Gtools

There was a section in my presentation about gtools, which is the suite of commands I coded for working with big data more efficiently. While gtools still has to work within the contraints of Stata, it's underlying code is in C and is much faster than Stata in many places, to the point where some big data tasks are much less of a bottleneck.

The original impetus for gtools was writing a faster collapse. While in Stata 17/MP, collapse has caught up to gcollapse, the package has expanded well beyond this original idea, and thare is a lot of functionality that remains much faster than any other Stata programs available. (Even in the case of collapse, gcollapse offers the merge and merge replace options, for example.)
Please visit gtools.readthedocs.io for detailed documentation and examples. Below I reproduce some of the tables with an overview of how gtools compares to other Stata commands, which you can also find on the official site.

Gtools commands with a Stata equivalent

Function	Replaces	Speedup (IC / MP)	Unsupported	Extras
gcollapse	collapse	-0.5 to 2 (Stata 17+); 4 to 100 (Stata 16 and earlier)		Quantiles, merge, labels, nunique, etc.
greshape	reshape	4 to 20 / 4 to 15	"advanced syntax"	`fast`, spread/gather (tidyr equiv)
gegen	egen	9 to 26 / 4 to 9 (+,.)	labels	Weights, quantiles, nunique, etc.
gcontract	contract	5 to 7 / 2.5 to 4
gisid	isid	8 to 30 / 4 to 14	`using`, `sort`	`if`, `in`
glevelsof	levelsof	3 to 13 / 2 to 7		Multiple variables, arbitrary levels
gduplicates	duplicates	8 to 16 / 3 to 10
gquantiles	xtile	10 to 30 / 13 to 25 (-)		`by()`, various (see usage)
	pctile	13 to 38 / 3 to 5 (-)		Ibid.
	_pctile	25 to 40 / 3 to 5		Ibid.
gstats tab	tabstat	10 to 50 / 5 to 30 (-)	See remarks	various (see usage)
gstats sum	sum, detail	10 to 20 / 5 to 10	See remarks	various (see usage)

(+) The upper end of the speed improvements are for quantiles (e.g. median, iqr, p90) and few groups. Weights have not been benchmarked.

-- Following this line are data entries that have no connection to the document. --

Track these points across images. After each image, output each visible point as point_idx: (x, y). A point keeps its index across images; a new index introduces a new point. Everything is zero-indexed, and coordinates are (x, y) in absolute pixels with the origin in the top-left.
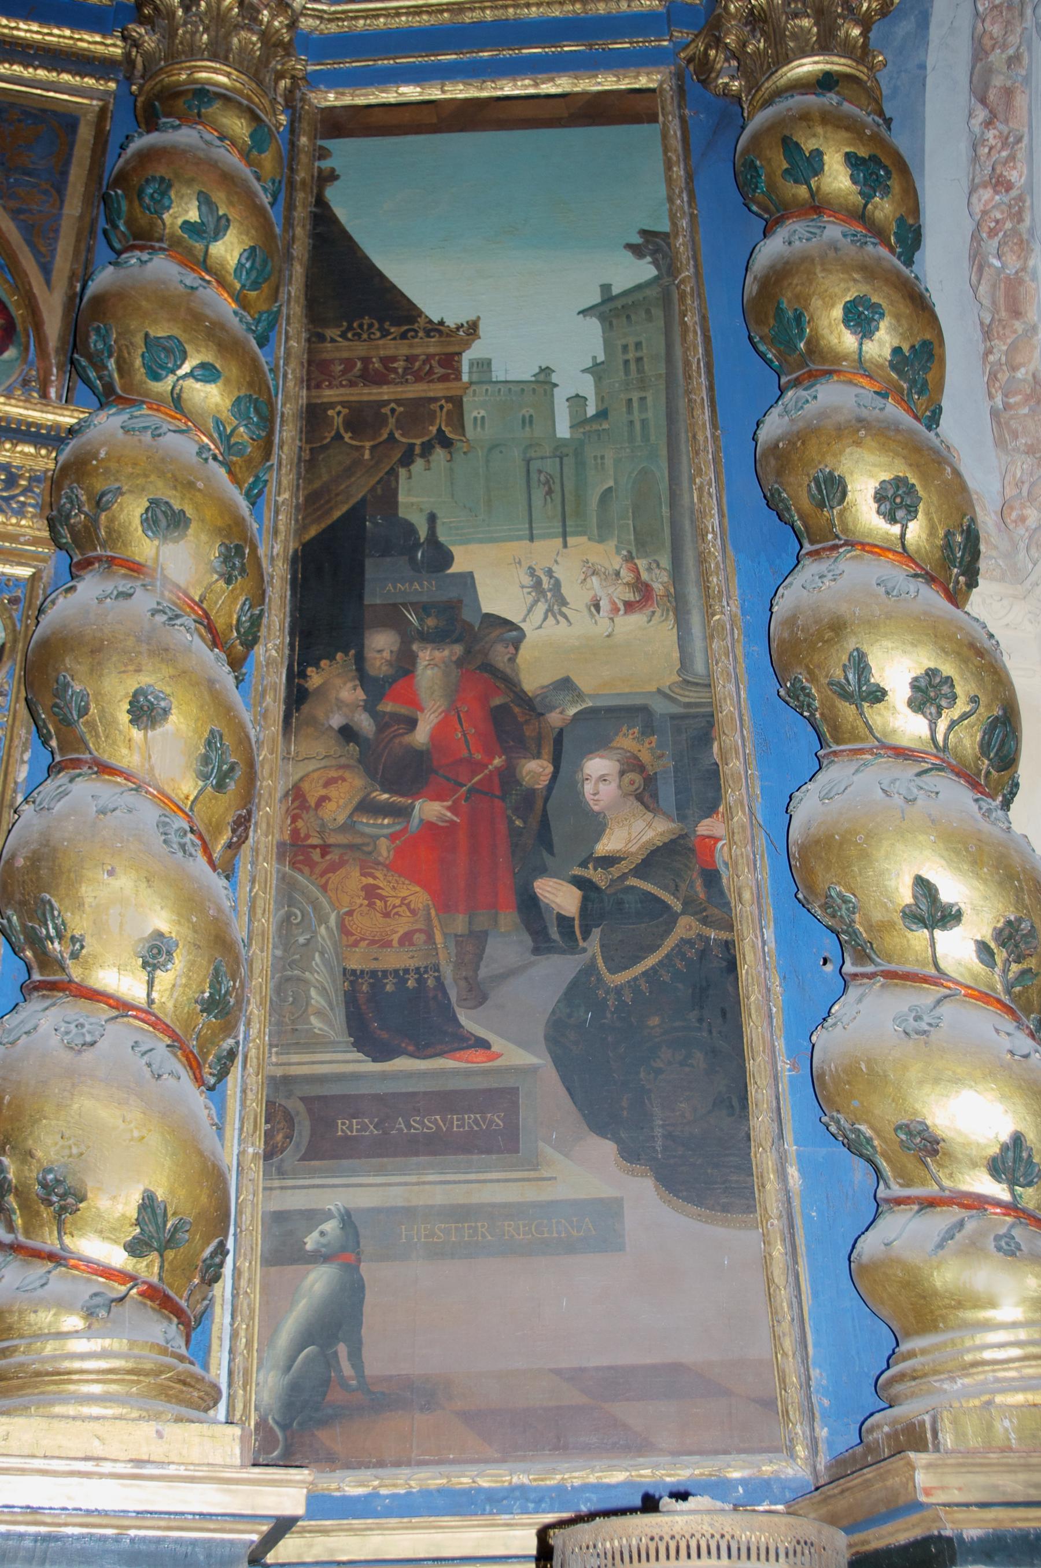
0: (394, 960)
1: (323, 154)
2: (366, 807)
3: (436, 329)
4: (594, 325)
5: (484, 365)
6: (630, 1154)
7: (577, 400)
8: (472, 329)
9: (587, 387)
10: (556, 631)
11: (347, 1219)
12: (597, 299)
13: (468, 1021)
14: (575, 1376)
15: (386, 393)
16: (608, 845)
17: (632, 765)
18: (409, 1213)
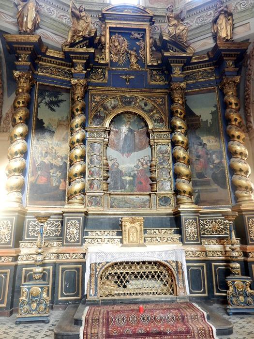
0: (200, 171)
1: (185, 98)
2: (196, 160)
3: (197, 116)
4: (211, 115)
5: (202, 120)
6: (218, 185)
7: (210, 123)
8: (200, 116)
9: (211, 121)
10: (210, 144)
11: (198, 190)
12: (211, 112)
13: (205, 176)
14: (215, 200)
15: (194, 123)
16: (215, 162)
17: (216, 155)
18: (203, 190)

(.) Only gegen group was benchmarked rigorously.

(-) Benchmarks computed 10 quantiles. When computing a large number of quantiles (e.g. thousands) pctile and xtile are prohibitively slow due to the way they are written; in that case gquantiles is hundreds or thousands of times faster, but this is an edge case.

Extra commands

Function	Similar (SSC/SJ)	Speedup (IC / MP)	Notes
fasterxtile	fastxtile	20 to 30 / 2.5 to 3.5	Allows `by()`
	egenmisc (SSC) (-)	8 to 25 / 2.5 to 6
	astile (SSC) (-)	8 to 12 / 3.5 to 6
gstats hdfe		(.)	Allows weights, `by()`
gstats winsor	winsor2	10 to 40 / 10 to 20	Allows weights
gunique	unique	4 to 26 / 4 to 12
gdistinct	distinct	4 to 26 / 4 to 12	Also saves results in matrix
gtop (gtoplevelsof)	groups, select()	(+)	See table notes (+)
gstats range	rangestat	10 to 20 / 10 to 20	Allows weights; no flex stats
gstats transform			Various statistical functions

(-) fastxtile from egenmisc and astile were benchmarked against gquantiles, xtile (fasterxtile) using by().

(+) While similar to the user command 'groups' with the 'select' option, gtoplevelsof does not really have an equivalent. It is several dozen times faster than 'groups, select', but that command was not written with the goal of gleaning the most common levels of a varlist. Rather, it has a plethora of features and that one is somewhat incidental. As such, the benchmark is not equivalent and gtoplevelsof does not attempt to implement the features of 'groups'

(.) Other than the dated 'hdfe' command, I do not know of a stata command that residualizes variables from a set of fixed effects. The 'hdfe' command, as far as I can tell, morphed into the 'reghdfe' package; the latter, however, is a fully-functioning regression command, while 'gstats hdfe' only residualizes a set of variables.